▸ **SET TASK**: Copy out every line of the entries below, keeping each word, letter and mark unchanged.

(Collection entries)
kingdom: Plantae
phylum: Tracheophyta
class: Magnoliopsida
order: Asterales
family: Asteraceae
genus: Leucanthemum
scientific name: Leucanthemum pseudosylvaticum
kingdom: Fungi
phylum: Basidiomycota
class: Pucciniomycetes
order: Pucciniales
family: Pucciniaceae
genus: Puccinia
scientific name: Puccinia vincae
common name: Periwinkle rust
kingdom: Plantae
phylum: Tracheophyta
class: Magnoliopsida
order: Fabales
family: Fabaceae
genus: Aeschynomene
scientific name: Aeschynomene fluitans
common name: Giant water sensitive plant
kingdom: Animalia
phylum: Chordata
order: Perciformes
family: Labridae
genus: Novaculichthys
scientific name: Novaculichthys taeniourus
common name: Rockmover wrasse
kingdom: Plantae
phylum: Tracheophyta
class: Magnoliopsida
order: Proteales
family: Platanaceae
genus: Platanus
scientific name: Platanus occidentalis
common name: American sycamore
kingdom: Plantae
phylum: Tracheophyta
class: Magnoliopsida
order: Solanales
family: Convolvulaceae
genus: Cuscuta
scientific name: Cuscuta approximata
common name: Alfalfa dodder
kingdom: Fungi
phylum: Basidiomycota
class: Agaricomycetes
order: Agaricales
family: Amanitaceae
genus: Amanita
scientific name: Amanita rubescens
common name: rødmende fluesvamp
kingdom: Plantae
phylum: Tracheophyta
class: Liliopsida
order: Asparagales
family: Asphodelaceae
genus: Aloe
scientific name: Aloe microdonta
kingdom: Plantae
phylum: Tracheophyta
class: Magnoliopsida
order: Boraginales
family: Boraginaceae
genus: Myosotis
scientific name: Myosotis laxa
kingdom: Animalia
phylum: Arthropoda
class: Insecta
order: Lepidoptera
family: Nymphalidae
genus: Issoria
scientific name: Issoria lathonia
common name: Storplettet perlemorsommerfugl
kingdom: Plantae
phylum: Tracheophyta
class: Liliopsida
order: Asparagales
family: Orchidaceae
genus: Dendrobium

▸ **FULL OUTPUT**:
kingdom: Plantae
phylum: Tracheophyta
class: Magnoliopsida
order: Asterales
family: Asteraceae
genus: Leucanthemum
scientific name: Leucanthemum pseudosylvaticum
kingdom: Fungi
phylum: Basidiomycota
class: Pucciniomycetes
order: Pucciniales
family: Pucciniaceae
genus: Puccinia
scientific name: Puccinia vincae
common name: Periwinkle rust
kingdom: Plantae
phylum: Tracheophyta
class: Magnoliopsida
order: Fabales
family: Fabaceae
genus: Aeschynomene
scientific name: Aeschynomene fluitans
common name: Giant water sensitive plant
kingdom: Animalia
phylum: Chordata
order: Perciformes
family: Labridae
genus: Novaculichthys
scientific name: Novaculichthys taeniourus
common name: Rockmover wrasse
kingdom: Plantae
phylum: Tracheophyta
class: Magnoliopsida
order: Proteales
family: Platanaceae
genus: Platanus
scientific name: Platanus occidentalis
common name: American sycamore
kingdom: Plantae
phylum: Tracheophyta
class: Magnoliopsida
order: Solanales
family: Convolvulaceae
genus: Cuscuta
scientific name: Cuscuta approximata
common name: Alfalfa dodder
kingdom: Fungi
phylum: Basidiomycota
class: Agaricomycetes
order: Agaricales
family: Amanitaceae
genus: Amanita
scientific name: Amanita rubescens
common name: rødmende fluesvamp
kingdom: Plantae
phylum: Tracheophyta
class: Liliopsida
order: Asparagales
family: Asphodelaceae
genus: Aloe
scientific name: Aloe microdonta
kingdom: Plantae
phylum: Tracheophyta
class: Magnoliopsida
order: Boraginales
family: Boraginaceae
genus: Myosotis
scientific name: Myosotis laxa
kingdom: Animalia
phylum: Arthropoda
class: Insecta
order: Lepidoptera
family: Nymphalidae
genus: Issoria
scientific name: Issoria lathonia
common name: Storplettet perlemorsommerfugl
kingdom: Plantae
phylum: Tracheophyta
class: Liliopsida
order: Asparagales
family: Orchidaceae
genus: Dendrobium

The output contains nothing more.